ВЫБРАННЫЙ ОТРЫВОК ::

Томас Левенсон - Ньютон и фальшивомонетчик
Болл и Уитфилд были вне себя от ярости. Они пробыли в тюрьме больше месяца. К середине августа у Болла лопнуло терпение, и он сказал своему другу: "Будь проклята моя кровь, я был бы уже на свободе, если б не он", подразумевая Ньютона. Уитфилд согласился: человек, наказавший их, "негодяй, и, если король Яков когда-нибудь вернется, то он застрелит его" — измена за изменой, сначала подделка королевских монет, а теперь — якобитские мечты о свержении короля Вильгельма. Болл радостно приветствовал это двойное предательство: "Будь я проклят, если я сам с ним не расправлюсь — хотя я еще не знаком с ним, я найду его".
Но в этой тесной камере был по крайней мере один человек, который подслушивал. С тех пор как Ньютон принялся за эту работу, кто-нибудь всегда подслушивал. На сей раз это был некто Бонд. Сэмюель Бонд.

ЗАДАЧА 1 ::
Сосчитайте строки записей, в которых встречается строка «markup», с учетом регистра, и укажите только число.
Текст и записи никак не связаны друг с другом.

СТРОКИ ДАННЫХ ::
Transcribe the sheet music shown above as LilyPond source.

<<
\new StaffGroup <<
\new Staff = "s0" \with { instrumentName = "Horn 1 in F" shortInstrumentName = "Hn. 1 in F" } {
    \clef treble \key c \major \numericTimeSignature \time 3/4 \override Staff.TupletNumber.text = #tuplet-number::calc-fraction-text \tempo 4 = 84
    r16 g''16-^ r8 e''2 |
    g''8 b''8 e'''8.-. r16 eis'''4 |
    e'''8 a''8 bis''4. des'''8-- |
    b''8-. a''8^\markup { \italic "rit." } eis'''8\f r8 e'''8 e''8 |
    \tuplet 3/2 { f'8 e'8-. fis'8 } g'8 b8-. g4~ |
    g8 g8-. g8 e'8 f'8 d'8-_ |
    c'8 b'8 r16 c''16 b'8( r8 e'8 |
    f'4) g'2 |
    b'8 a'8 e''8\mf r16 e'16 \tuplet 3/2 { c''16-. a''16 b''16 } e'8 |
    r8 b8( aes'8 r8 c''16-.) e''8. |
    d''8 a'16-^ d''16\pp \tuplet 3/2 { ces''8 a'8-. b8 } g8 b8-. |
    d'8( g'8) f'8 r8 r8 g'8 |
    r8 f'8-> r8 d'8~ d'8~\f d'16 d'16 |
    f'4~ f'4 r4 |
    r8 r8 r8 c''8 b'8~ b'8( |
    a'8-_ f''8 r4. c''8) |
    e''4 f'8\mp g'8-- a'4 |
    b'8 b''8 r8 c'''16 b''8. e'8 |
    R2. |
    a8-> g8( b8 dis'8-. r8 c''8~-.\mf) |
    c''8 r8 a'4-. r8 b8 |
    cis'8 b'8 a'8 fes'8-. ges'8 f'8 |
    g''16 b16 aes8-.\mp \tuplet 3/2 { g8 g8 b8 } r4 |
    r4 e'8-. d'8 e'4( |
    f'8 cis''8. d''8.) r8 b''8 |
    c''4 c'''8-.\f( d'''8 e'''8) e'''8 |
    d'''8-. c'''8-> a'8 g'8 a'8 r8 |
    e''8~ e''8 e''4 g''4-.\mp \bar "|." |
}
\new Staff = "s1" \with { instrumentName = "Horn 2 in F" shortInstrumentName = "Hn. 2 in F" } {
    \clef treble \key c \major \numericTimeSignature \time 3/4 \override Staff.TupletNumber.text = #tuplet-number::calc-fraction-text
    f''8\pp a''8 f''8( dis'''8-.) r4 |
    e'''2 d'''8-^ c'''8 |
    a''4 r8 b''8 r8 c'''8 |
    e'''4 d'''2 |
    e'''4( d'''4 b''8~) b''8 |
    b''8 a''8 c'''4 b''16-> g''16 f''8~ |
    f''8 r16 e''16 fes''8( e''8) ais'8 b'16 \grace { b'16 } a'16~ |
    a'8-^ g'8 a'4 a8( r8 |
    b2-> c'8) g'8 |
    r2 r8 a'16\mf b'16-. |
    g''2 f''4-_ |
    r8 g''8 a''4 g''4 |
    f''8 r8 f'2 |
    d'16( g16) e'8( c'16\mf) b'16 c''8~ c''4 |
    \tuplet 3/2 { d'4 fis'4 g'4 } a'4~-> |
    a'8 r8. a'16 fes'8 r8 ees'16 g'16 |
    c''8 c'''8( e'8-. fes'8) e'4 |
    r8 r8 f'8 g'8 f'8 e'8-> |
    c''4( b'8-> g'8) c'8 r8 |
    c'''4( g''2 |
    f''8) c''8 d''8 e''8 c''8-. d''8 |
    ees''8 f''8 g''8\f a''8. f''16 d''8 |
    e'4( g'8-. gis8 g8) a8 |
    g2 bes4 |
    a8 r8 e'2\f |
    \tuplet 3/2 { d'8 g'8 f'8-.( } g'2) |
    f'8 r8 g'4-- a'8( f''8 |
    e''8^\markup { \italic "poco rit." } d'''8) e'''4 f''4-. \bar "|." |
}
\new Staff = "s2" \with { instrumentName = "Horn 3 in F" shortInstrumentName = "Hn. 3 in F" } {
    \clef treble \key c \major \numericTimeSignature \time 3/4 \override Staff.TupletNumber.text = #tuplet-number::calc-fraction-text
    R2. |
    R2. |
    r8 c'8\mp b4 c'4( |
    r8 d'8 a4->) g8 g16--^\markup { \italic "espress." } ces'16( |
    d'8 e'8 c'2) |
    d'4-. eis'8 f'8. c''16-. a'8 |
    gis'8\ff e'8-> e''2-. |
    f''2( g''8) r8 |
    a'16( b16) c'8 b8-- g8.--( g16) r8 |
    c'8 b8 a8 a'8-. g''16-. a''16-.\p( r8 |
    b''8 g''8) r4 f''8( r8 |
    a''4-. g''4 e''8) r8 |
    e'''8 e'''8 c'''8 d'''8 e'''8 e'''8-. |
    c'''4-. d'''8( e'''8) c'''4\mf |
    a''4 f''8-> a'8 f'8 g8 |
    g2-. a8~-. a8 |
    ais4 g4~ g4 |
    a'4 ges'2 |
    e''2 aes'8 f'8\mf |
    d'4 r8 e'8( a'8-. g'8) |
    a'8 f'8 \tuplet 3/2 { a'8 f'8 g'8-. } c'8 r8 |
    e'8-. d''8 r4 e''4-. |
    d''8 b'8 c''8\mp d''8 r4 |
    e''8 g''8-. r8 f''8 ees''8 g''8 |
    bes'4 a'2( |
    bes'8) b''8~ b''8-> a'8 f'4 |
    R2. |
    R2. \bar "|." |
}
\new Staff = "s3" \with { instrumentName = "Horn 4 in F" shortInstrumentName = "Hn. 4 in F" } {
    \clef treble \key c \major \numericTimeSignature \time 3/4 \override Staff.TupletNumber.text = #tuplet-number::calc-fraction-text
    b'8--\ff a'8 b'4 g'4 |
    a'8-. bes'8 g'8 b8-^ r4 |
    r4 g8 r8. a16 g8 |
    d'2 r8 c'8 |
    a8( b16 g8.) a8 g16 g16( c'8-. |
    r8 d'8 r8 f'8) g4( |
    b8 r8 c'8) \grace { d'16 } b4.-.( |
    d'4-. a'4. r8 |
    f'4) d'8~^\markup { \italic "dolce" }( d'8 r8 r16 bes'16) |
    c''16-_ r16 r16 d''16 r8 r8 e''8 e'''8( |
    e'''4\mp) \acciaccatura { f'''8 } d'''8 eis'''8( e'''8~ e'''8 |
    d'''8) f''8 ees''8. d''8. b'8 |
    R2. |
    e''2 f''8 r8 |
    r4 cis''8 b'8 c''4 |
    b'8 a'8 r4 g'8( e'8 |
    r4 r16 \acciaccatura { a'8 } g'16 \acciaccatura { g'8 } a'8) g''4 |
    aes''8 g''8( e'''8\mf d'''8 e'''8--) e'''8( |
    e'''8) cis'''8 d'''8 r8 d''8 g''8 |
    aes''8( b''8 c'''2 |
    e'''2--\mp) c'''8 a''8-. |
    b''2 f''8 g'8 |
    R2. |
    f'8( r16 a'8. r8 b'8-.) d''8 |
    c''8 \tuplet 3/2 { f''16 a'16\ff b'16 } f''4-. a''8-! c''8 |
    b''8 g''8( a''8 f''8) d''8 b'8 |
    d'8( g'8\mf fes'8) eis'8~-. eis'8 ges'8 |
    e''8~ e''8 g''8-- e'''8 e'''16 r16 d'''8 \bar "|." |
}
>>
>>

ЗАДАЧА 2 ::
Перепишите без изменений отрывок о Ньютоне и фальшивомонетчике от слов «Томас Левенсон - Ньютон» до слов «Бонд. Сэмюель Бонд.» включительно.

ОТВЕТ 1 ::
4

ОТВЕТ 2 ::
Томас Левенсон - Ньютон и фальшивомонетчик
Болл и Уитфилд были вне себя от ярости. Они пробыли в тюрьме больше месяца. К середине августа у Болла лопнуло терпение, и он сказал своему другу: "Будь проклята моя кровь, я был бы уже на свободе, если б не он", подразумевая Ньютона. Уитфилд согласился: человек, наказавший их, "негодяй, и, если король Яков когда-нибудь вернется, то он застрелит его" — измена за изменой, сначала подделка королевских монет, а теперь — якобитские мечты о свержении короля Вильгельма. Болл радостно приветствовал это двойное предательство: "Будь я проклят, если я сам с ним не расправлюсь — хотя я еще не знаком с ним, я найду его".
Но в этой тесной камере был по крайней мере один человек, который подслушивал. С тех пор как Ньютон принялся за эту работу, кто-нибудь всегда подслушивал. На сей раз это был некто Бонд. Сэмюель Бонд.